Rich Masterson, Chairman of one such company, Campaign Grid, responded:
"The Annenberg study is interesting but raises more questions then it answers. From a methodology standpoint the researchers never asked respondents if they were registered to vote and whether or not they voted in the last election. Regrettably a majority of Americans don't show up at the polls because they have become disaffected by the process. It's unclear if the respondents are the same people who don't show up at the polls or if they are in fact engaged in the process. Secondly, the researchers made little to no effort to inform the survey respondents that the technology used for targeting is, in fact anonymous. The presumption that an individual's privacy is violated would lead one to assume the results would be negative. Lastly, there are many surveys that indicate Americans do not like negative campaign advertising, exercise or healthy diets. The fact that Americans do not like these things does not make them bad."
Let's paraphrase that paragraph and boil it down to his three points in order to highlight the problem: so many people are disenfranchised with the political process that most don't go to the polls (or vote), people would supposedly react differently if they were told that their privacy was being invaded for a positive end result, and just because people hate the way most campaigns conduct themselves doesn't make that conduct bad. It's an incredible full-circle paragraph, where we go from the problem being disenfranchised voters to the proud assertion that the very things Masterson's company is doing to disenfranchise them aren't bad. Oy.

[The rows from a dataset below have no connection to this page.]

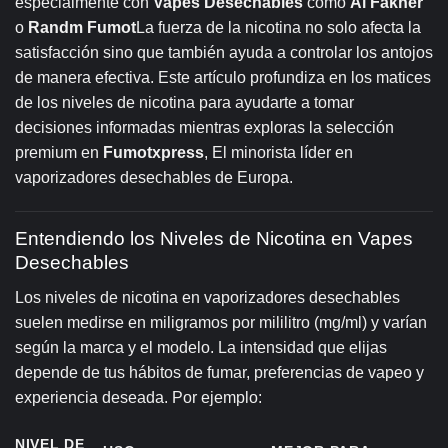
especialmente con
Vapes Desechables
como
Al Fakher
o
Randm Fumot
La fuerza de la nicotina no solo afecta la
satisfacción sino que también ayuda a controlar los antojos
de manera efectiva. Este artículo profundiza en los matices
de los niveles de nicotina para ayudarte a tomar
decisiones informadas mientras exploras la selección
premium en
Fumotxpress
,
El minorista líder en
vaporizadores desechables de Europa.
Entendiendo los Niveles de Nicotina en Vapes
Desechables
Los niveles de nicotina en vaporizadores desechables
suelen medirse en miligramos por mililitro (mg/ml) y varían
según la marca y el modelo. La intensidad que elijas
depende de tus hábitos de fumar, preferencias de vapeo y
experiencia deseada. Por ejemplo:
NIVEL DE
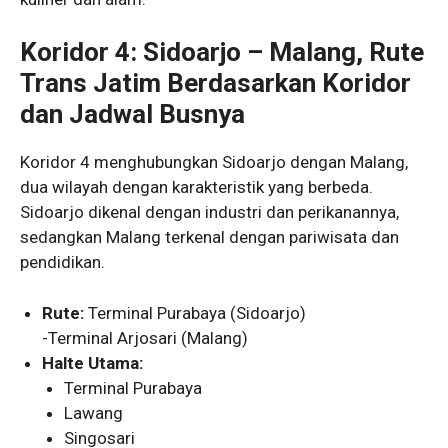
Koridor 4: Sidoarjo – Malang, Rute
Trans Jatim Berdasarkan Koridor
dan Jadwal Busnya
Koridor 4 menghubungkan Sidoarjo dengan Malang,
dua wilayah dengan karakteristik yang berbeda.
Sidoarjo dikenal dengan industri dan perikanannya,
sedangkan Malang terkenal dengan pariwisata dan
pendidikan.
Rute:
Terminal Purabaya (Sidoarjo)
-Terminal Arjosari (Malang)
Halte Utama:
Terminal Purabaya
Lawang
Singosari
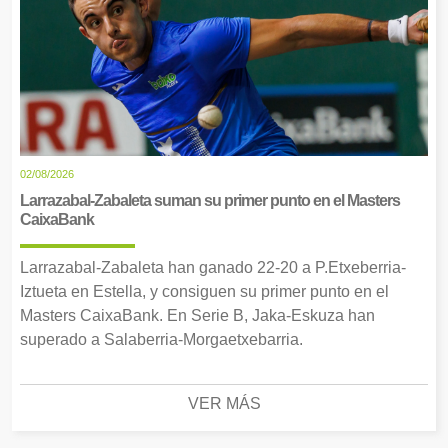
02/08/2026
Larrazabal-Zabaleta suman su primer punto en el Masters
CaixaBank
Larrazabal-Zabaleta han ganado 22-20 a P.Etxeberria-
Iztueta en Estella, y consiguen su primer punto en el
Masters CaixaBank. En Serie B, Jaka-Eskuza han
superado a Salaberria-Morgaetxebarria.
VER MÁS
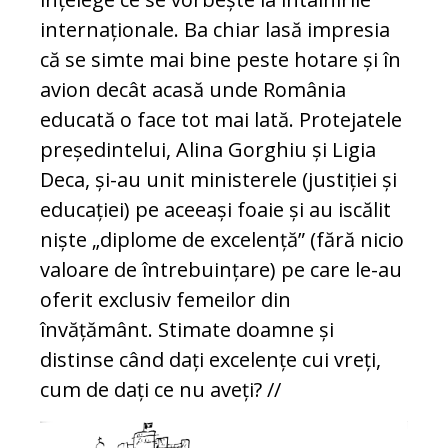
internaționale. Ba chiar lasă impresia
că se simte mai bine peste hotare și în
avion decât acasă unde România
educată o face tot mai lată. Protejatele
președintelui, Alina Gorghiu și Ligia
Deca, și-au unit ministerele (justiției și
educației) pe aceeași foaie și au iscălit
niște „diplome de excelență” (fără nicio
valoare de întrebuințare) pe care le-au
oferit exclusiv femeilor din
învățământ. Stimate doamne și
distinse când dați excelențe cui vreți,
cum de dați ce nu aveți?
//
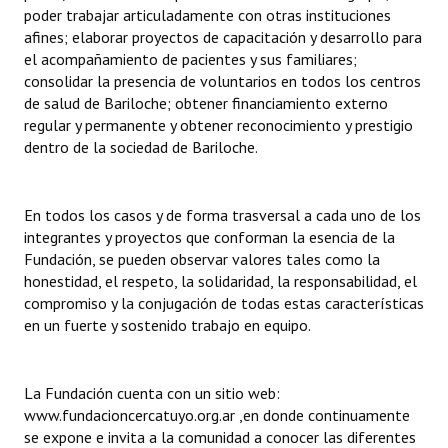
poder trabajar articuladamente con otras instituciones
afines; elaborar proyectos de capacitación y desarrollo para
el acompañamiento de pacientes y sus familiares;
consolidar la presencia de voluntarios en todos los centros
de salud de Bariloche; obtener financiamiento externo
regular y permanente y obtener reconocimiento y prestigio
dentro de la sociedad de Bariloche.
En todos los casos y de forma trasversal a cada uno de los
integrantes y proyectos que conforman la esencia de la
Fundación, se pueden observar valores tales como la
honestidad, el respeto, la solidaridad, la responsabilidad, el
compromiso y la conjugación de todas estas características
en un fuerte y sostenido trabajo en equipo.
La Fundación cuenta con un sitio web:
www.fundacioncercatuyo.org.ar ,en donde continuamente
se expone e invita a la comunidad a conocer las diferentes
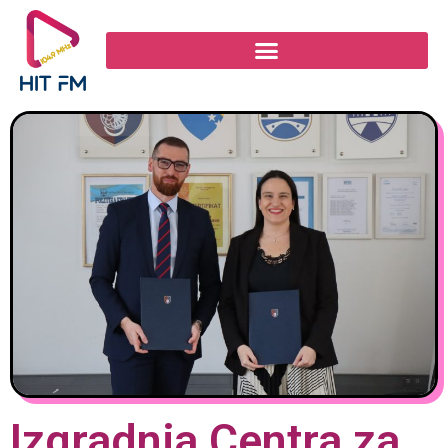
Izgradnja Centra za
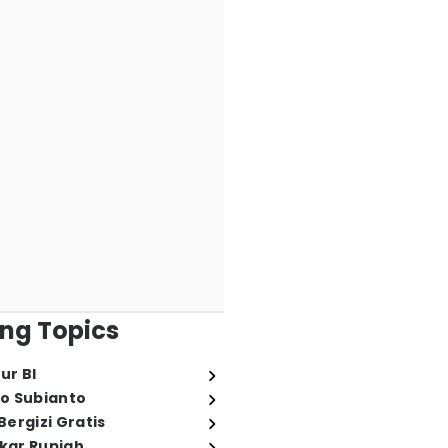
ng Topics
ur BI
o Subianto
ergizi Gratis
ukar Rupiah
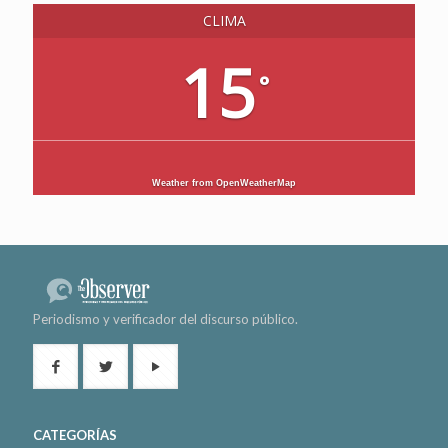
CLIMA
15
°
Weather from OpenWeatherMap
Periodismo y verificador del discurso público.
CATEGORÍAS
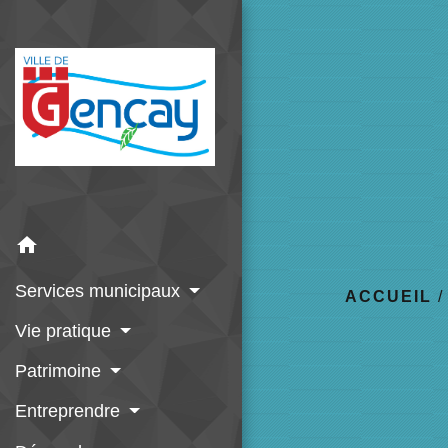
home
Services municipaux
ACCUEIL
Vie pratique
Patrimoine
Entreprendre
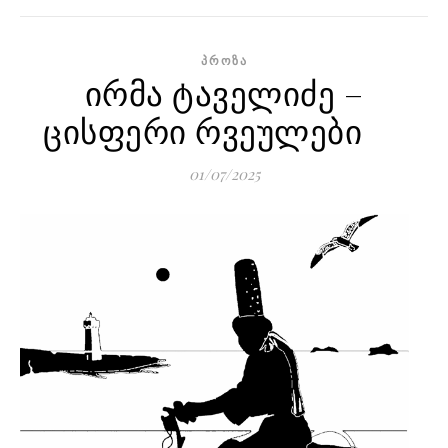
ᲞᲠᲝᲖᲐ
ირმა ტაველიძე –
ცისფერი რვეულები
01/07/2025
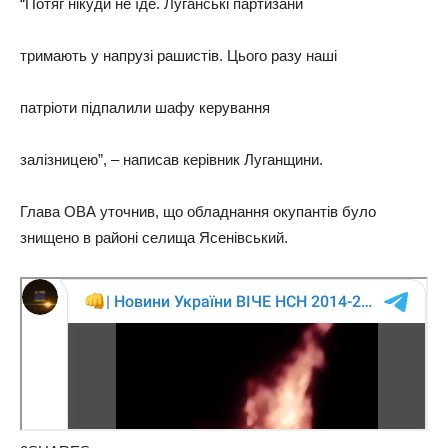
“Потяг нікуди не їде. Луганські партизани
тримають у напрузі рашистів. Цього разу наші
патріоти підпалили шафу керування
залізницею”, – написав керівник Луганщини.
Глава ОВА уточнив, що обладнання окупантів було
знищено в районі селища Ясенівський.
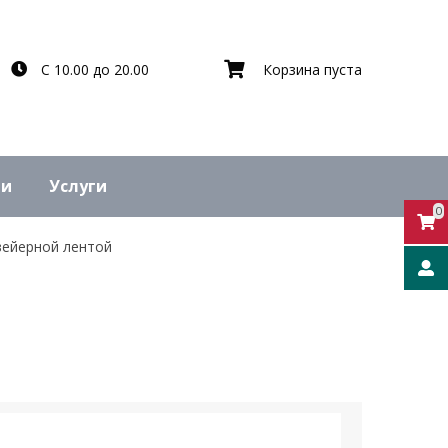
С 10.00 до 20.00
Корзина пуста
ьи
Услуги
0
вейерной лентой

But the other problem is one Masterson touched upon, but is better highlighted by a response from Jim Walsh and Chris Massicotte, executives at DSPolitical, another political ad agency:
"It is understandable that Americans think that they don't want political advertising tailored to them when asked directly. But the simple fact is, and as this report points out, political advertisers have been tailoring messages to Americans since the beginning of the modern political campaign. When cable TV began political advertisers would choose what channels to advertise on based on their desired demographics and sometimes tailoring different ads on different channels. Tailored online advertising is not very different from tailored direct mail, which has proven very effective."
This is exactly wrong. The difference between online advertising, particularly on social media sites, and advertising via television or direct mail is that the internet is not a broadcast medium
. It's a communications tool, one which flows in many directions rather than from producer to recipient. As such, if you're going to engage in activity that everyone hates
, and you're going to do it using the internet, you can expect the backlash to be huge. Your ads, particularly those that mistep or annoy, will not only turn off the recipient, but they will be commented upon, derided, all by the very same platform you used to send them. As TechPresident concludes:
"People like Walsh, Massicotte and Masterson, and the political operatives and politicians who hire them, may want to remember one key thing about the Internet. Unlike TV or direct mail, it's a two-way medium. The people who are being targeted can talk back. And lately, salient numbers of people have been talking back at all kinds of targets. If the political targeting industry and its clients aren't careful, they may find the bulls-eye painted on their backs."